How to know if your AI project is working
Pick one number before you build anything. If nobody can name that number, the project is not ready.
Most AI projects fail quietly. Nothing crashes — the tool just stops being used, and six months later nobody remembers why it was built. The difference between projects that stick and projects that fade is almost always the same thing: a number, chosen before anything was built.
One number, chosen early
Before we write a line of code, we agree with the client on the single number the project exists to move. For a clinic we worked with, it was missed appointments. For a logistics operator, on-time deliveries. Not a dashboard of fifteen KPIs — one number that the owner already cares about.
Measure before, not just after
You cannot know a tool saved 45 minutes a day if nobody measured the morning routine before it existed. The baseline is half the measurement, and it is the half everyone skips. Week one of our projects is partly spent writing down how long things take today.
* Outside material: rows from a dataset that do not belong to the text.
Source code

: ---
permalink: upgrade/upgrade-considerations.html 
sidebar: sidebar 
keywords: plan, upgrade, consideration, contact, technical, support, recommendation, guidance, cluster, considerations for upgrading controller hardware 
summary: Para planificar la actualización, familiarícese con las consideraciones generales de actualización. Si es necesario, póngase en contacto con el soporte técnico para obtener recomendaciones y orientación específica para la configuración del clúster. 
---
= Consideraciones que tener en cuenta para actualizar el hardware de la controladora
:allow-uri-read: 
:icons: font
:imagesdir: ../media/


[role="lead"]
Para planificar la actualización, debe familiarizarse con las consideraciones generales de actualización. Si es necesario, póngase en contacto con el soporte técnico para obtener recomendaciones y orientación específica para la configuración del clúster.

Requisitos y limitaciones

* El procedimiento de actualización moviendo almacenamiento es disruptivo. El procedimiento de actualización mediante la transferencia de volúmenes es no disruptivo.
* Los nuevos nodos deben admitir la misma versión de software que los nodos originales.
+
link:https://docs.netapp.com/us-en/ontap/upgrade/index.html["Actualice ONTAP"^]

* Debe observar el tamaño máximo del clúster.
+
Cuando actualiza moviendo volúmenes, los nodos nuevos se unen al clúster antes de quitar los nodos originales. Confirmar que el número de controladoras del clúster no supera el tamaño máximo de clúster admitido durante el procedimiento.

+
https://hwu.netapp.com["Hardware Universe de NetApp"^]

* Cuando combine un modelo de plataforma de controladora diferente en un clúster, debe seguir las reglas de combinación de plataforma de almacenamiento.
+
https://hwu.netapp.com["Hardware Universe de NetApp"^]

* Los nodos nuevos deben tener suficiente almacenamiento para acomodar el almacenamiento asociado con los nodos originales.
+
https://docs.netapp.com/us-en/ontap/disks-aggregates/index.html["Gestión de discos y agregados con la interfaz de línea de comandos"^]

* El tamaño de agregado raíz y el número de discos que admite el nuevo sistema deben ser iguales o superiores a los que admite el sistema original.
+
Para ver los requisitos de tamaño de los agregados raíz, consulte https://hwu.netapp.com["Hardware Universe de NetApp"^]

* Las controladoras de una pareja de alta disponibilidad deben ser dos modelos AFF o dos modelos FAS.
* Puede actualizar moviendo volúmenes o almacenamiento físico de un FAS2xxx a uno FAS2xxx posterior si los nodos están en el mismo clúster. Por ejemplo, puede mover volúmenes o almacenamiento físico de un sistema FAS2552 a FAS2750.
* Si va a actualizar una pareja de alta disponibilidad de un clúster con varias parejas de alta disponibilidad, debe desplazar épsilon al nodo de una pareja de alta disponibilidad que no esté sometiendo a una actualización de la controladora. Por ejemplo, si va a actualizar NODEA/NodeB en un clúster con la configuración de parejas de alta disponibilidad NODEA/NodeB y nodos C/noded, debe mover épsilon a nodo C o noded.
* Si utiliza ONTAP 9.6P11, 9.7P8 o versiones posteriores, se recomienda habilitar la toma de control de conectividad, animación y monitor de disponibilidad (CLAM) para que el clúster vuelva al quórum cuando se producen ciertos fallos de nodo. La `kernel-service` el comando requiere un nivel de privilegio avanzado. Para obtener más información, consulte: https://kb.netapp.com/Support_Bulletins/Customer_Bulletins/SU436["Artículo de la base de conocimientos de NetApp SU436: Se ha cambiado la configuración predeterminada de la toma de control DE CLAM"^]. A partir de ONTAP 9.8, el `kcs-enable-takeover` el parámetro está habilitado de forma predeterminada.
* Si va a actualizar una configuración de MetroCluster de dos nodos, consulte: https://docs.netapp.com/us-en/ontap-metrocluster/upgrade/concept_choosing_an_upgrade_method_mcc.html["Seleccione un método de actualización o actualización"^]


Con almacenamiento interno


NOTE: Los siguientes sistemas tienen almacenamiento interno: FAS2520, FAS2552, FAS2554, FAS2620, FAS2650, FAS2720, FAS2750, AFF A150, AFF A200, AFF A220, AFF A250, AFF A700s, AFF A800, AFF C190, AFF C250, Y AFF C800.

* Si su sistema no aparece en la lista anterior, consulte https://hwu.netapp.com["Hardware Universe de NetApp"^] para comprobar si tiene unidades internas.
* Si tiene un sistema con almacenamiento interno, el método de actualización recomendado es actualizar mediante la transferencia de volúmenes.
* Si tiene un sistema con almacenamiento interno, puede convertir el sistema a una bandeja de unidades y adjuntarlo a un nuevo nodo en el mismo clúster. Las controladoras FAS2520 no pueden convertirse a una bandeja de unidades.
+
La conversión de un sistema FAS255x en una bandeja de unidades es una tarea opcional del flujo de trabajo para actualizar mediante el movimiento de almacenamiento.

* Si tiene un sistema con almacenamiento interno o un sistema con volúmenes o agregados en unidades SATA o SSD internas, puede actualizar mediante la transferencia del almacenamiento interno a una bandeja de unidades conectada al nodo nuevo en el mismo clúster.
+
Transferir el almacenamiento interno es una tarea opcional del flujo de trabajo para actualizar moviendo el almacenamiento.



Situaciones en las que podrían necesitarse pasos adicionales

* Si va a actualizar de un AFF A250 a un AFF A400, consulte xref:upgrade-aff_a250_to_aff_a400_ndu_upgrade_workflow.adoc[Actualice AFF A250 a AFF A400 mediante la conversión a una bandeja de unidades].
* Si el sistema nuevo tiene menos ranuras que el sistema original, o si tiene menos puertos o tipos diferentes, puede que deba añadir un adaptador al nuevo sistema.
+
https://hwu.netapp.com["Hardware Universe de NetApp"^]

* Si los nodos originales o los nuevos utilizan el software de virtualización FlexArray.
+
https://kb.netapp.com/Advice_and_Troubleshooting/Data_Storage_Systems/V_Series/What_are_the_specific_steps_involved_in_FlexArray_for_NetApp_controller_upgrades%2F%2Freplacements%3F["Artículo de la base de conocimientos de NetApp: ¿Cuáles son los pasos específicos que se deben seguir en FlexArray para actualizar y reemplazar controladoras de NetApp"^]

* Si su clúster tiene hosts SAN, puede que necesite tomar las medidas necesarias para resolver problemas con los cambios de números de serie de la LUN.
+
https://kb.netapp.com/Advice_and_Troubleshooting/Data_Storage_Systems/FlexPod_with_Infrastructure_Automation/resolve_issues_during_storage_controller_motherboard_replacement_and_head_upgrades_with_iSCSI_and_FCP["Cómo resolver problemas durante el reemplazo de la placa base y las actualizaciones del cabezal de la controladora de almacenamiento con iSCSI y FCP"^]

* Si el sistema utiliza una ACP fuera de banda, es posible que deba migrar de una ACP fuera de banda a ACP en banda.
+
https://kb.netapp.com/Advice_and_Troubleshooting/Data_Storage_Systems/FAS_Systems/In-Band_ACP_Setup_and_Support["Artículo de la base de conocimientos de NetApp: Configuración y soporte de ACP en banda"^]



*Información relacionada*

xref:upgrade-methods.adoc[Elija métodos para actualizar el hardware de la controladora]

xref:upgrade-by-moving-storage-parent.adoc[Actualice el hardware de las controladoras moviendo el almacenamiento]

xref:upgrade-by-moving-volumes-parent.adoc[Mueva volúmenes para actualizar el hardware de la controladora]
Adoption is the leading indicator
The business number moves slowly. Usage moves fast. If the team stops opening the tool in week two, the business number will tell you the same thing in month three — too late. We watch adoption weekly and treat a drop as a bug, because it is one: either the tool does not fit the workflow, or the workflow was misunderstood.
A simple rule to steal: no AI project without a number, a baseline, and a person who checks both every month. It takes one meeting to set up, and it is the cheapest insurance a project can have.